▸ **DIRECTIONS FOR THIS TASK**
Determine the number of lines in the data below that contain the string "devnet", and respond with that number alone.

Source texts of formatted documents
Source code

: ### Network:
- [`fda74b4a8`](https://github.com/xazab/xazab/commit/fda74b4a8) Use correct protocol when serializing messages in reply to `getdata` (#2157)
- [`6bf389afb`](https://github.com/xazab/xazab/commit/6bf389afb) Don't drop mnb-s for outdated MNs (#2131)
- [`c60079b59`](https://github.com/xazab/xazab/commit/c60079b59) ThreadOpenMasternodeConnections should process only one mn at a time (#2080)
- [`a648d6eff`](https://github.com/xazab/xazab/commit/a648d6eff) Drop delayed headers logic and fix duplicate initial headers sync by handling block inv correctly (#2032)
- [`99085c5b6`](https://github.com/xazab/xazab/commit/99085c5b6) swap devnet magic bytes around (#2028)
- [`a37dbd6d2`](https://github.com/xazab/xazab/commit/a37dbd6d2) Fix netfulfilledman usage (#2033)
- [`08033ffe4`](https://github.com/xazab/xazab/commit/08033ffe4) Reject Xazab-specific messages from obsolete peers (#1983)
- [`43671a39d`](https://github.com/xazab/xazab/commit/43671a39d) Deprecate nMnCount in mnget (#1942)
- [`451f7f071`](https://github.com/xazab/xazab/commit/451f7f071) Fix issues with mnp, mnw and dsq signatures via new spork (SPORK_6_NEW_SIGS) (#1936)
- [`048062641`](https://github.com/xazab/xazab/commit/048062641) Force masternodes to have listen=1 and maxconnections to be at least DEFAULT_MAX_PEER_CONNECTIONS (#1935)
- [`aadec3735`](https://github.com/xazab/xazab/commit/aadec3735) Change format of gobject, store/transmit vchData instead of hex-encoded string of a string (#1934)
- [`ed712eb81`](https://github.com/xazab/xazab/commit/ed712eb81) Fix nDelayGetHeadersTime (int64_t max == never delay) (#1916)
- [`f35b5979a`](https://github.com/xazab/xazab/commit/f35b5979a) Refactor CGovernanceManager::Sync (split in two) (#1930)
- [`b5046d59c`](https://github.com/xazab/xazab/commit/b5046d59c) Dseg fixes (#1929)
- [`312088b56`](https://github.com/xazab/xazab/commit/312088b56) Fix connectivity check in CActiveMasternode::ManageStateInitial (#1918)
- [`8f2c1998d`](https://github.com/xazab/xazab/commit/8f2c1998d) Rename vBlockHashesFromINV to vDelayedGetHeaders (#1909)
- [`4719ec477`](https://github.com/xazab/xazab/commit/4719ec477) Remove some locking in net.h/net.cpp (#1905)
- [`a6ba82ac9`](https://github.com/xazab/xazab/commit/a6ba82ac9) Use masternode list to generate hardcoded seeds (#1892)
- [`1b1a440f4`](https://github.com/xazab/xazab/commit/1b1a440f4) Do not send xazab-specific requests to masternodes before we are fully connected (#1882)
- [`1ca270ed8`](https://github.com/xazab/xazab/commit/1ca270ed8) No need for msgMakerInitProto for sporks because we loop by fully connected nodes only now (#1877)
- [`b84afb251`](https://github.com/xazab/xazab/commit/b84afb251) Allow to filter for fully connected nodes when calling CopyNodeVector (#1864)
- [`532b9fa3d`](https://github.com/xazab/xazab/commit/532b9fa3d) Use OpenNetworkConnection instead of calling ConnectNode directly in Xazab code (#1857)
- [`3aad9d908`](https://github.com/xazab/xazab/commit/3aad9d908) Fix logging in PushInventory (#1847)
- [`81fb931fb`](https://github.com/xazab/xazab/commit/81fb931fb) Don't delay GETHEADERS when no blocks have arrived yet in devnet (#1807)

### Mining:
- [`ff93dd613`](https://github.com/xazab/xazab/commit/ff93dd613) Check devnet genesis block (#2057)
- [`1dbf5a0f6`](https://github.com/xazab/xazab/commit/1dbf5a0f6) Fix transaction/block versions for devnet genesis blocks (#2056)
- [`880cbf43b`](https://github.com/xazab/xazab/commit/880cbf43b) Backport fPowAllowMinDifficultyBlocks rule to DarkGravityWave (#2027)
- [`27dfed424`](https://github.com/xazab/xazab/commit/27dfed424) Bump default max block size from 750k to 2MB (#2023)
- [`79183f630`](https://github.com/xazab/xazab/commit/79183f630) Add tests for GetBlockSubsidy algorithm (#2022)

▸ **WRITTEN SOLUTION**
4